(What you will do): The required result is each line of the entries below containing the string "Figure".

(Record excerpts):
[Start of section]

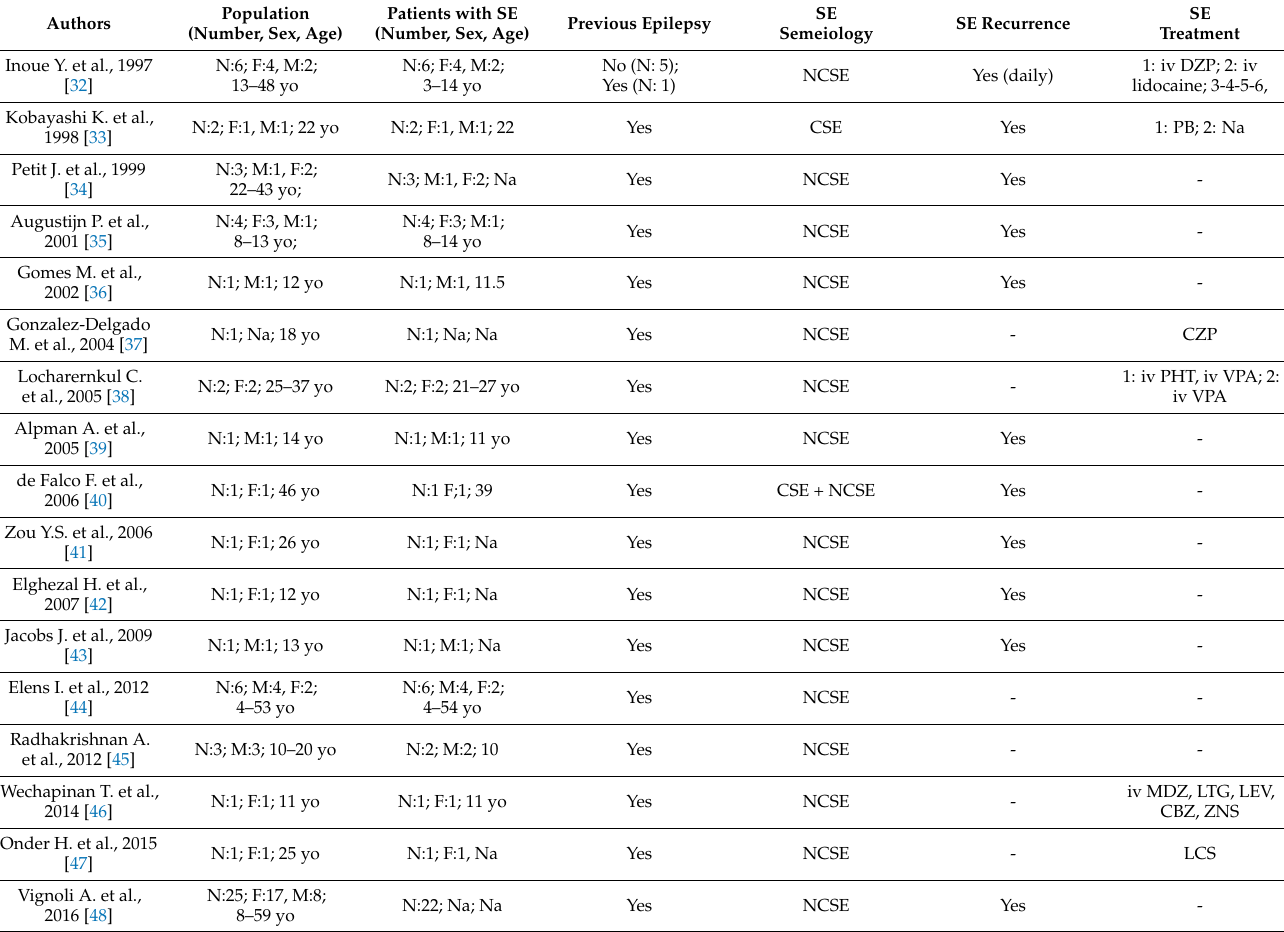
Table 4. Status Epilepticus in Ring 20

[End of section]
[Start of section]

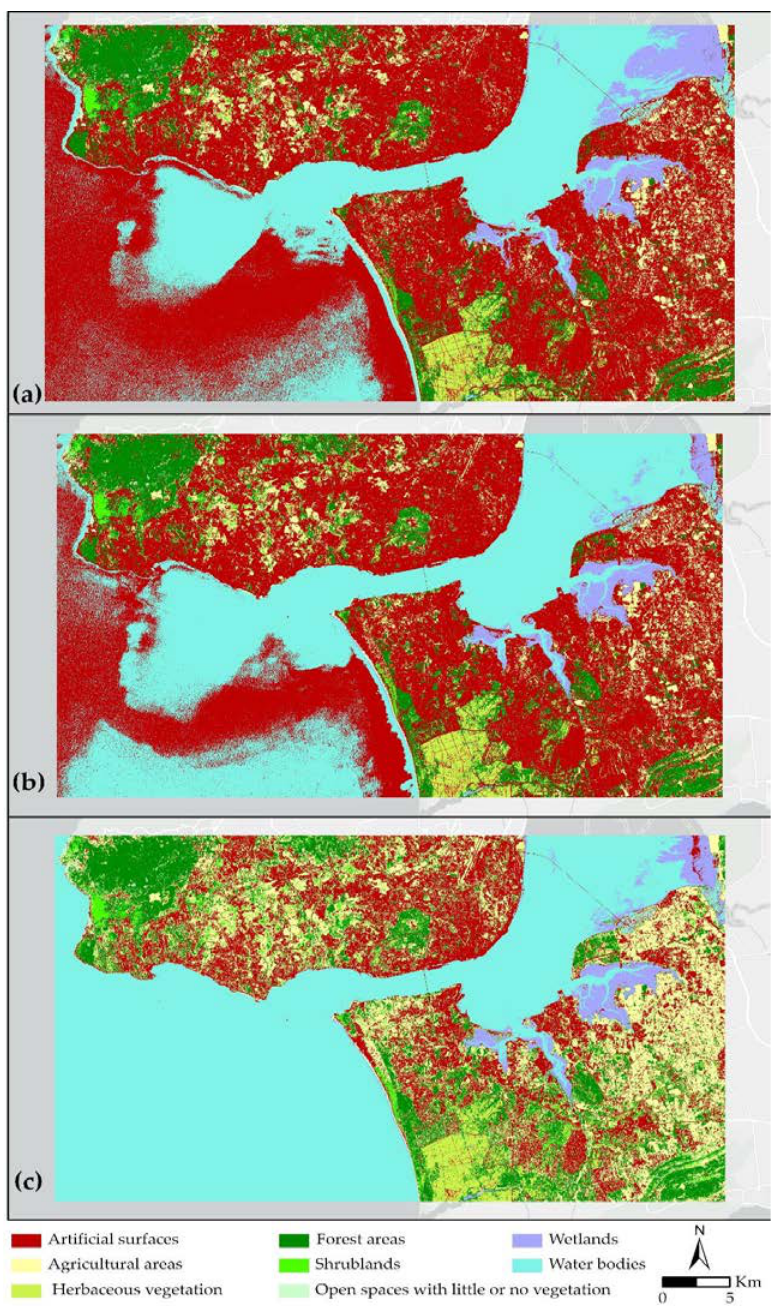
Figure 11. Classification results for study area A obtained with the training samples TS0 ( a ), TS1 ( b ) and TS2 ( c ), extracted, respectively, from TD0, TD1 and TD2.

[End of section]
[Start of section]

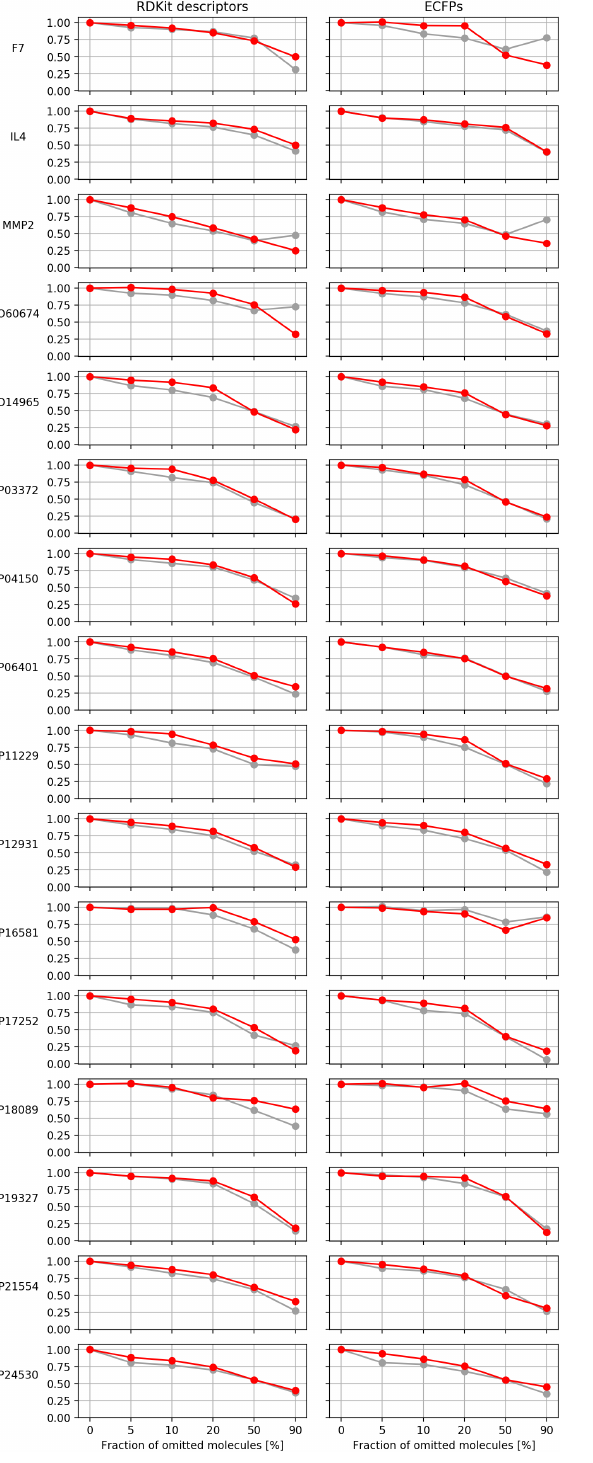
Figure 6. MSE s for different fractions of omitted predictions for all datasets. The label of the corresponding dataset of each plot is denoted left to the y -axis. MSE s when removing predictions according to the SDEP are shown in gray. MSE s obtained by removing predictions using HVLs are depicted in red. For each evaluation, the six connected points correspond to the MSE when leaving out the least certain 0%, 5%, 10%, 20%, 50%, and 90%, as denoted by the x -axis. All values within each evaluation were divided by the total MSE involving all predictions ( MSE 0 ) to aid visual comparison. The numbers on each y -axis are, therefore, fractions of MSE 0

[End of section]

(Task output):
Figure 11. Classification results for study area A obtained with the training samples TS0 ( a ), TS1 ( b ) and TS2 ( c ), extracted, respectively, from TD0, TD1 and TD2.
Figure 6. MSE s for different fractions of omitted predictions for all datasets. The label of the corresponding dataset of each plot is denoted left to the y -axis. MSE s when removing predictions according to the SDEP are shown in gray. MSE s obtained by removing predictions using HVLs are depicted in red. For each evaluation, the six connected points correspond to the MSE when leaving out the least certain 0%, 5%, 10%, 20%, 50%, and 90%, as denoted by the x -axis. All values within each evaluation were divided by the total MSE involving all predictions ( MSE 0 ) to aid visual comparison. The numbers on each y -axis are, therefore, fractions of MSE 0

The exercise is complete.